◆ **WHAT YOU NEED TO DO**: Among the entries below, please repeat exactly and only the lines from the line containing "thumb mcp: (154, 677)" to the line containing "pinky dip: (138, 440)", both lines included.
*** Block opens ***
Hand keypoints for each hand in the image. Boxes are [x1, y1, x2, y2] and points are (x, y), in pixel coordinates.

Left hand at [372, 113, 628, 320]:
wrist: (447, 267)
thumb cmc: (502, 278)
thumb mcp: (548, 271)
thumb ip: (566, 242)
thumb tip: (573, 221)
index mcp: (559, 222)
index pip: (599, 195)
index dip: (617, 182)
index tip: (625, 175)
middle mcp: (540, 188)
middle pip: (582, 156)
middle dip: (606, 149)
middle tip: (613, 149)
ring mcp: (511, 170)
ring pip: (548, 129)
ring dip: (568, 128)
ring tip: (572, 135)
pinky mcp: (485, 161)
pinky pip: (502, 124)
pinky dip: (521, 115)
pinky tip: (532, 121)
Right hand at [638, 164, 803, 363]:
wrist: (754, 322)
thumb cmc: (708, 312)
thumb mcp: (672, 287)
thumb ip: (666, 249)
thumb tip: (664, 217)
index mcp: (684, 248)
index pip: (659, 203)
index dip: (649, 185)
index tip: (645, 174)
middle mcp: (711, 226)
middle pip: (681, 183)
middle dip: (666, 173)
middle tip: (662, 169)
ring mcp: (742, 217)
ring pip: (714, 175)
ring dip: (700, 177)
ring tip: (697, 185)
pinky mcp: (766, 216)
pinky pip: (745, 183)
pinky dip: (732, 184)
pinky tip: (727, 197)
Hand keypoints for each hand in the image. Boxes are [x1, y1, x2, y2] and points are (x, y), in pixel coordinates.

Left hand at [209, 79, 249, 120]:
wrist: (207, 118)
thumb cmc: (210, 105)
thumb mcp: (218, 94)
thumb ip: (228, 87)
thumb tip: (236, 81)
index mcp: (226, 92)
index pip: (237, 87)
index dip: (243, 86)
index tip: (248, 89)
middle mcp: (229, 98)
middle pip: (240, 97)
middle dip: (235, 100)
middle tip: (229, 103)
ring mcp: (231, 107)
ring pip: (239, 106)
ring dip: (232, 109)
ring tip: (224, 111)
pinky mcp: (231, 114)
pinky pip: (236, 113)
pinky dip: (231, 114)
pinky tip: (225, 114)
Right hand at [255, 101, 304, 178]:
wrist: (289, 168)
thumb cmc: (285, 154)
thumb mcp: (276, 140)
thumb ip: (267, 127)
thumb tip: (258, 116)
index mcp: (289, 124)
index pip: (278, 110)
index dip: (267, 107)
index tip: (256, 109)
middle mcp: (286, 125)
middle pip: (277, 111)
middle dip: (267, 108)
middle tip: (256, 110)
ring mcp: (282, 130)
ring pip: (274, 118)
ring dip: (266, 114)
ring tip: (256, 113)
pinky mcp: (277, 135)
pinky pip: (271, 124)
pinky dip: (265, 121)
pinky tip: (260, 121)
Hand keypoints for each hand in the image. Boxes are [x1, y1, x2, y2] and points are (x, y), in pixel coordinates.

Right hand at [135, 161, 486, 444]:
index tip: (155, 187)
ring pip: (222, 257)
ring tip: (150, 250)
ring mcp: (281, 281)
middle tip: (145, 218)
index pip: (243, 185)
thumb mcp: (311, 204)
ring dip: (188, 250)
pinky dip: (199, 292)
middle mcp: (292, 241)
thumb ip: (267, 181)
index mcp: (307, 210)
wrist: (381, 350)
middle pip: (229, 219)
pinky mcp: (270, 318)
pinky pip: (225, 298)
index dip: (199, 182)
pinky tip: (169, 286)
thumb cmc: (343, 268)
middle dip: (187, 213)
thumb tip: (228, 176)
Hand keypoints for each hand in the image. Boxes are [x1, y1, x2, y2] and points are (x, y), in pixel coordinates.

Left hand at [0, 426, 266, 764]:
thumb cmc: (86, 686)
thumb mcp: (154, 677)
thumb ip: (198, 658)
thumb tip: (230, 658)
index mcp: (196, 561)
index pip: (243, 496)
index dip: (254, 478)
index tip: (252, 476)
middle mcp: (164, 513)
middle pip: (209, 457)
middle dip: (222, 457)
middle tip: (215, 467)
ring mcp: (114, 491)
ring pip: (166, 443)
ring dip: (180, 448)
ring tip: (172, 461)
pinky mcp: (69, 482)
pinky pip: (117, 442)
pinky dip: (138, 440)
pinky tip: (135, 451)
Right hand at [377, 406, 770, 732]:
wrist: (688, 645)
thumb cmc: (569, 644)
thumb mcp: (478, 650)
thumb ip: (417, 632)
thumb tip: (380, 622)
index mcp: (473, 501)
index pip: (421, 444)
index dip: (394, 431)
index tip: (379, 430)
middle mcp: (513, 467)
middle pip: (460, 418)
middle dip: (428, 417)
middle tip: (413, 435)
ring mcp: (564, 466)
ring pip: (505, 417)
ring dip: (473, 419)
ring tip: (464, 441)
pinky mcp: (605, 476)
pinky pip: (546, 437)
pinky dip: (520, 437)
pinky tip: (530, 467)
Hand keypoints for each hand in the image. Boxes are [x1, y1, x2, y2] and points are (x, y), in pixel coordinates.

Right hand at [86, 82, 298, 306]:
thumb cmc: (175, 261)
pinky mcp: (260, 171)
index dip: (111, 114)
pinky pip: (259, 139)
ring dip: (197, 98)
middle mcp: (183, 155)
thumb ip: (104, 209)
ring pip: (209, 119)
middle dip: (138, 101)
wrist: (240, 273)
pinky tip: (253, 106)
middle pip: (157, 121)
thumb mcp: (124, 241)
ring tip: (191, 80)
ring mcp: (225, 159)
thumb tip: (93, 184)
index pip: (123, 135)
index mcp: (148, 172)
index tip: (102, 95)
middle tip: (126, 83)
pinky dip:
*** Block closes ***
◆ **EXERCISE RESULT**:
thumb mcp: (154, 677)
thumb ip: (198, 658)
thumb tip: (230, 658)
index mcp: (196, 561)
index pip: (243, 496)
index dip: (254, 478)
index tip: (252, 476)
middle mcp: (164, 513)
middle pip: (209, 457)
middle dip: (222, 457)
middle tip: (215, 467)
ring mcp: (114, 491)
ring pip: (166, 443)
ring dip: (180, 448)
ring tip: (172, 461)
pinky mcp: (69, 482)
pinky pip: (117, 442)
pinky dip: (138, 440)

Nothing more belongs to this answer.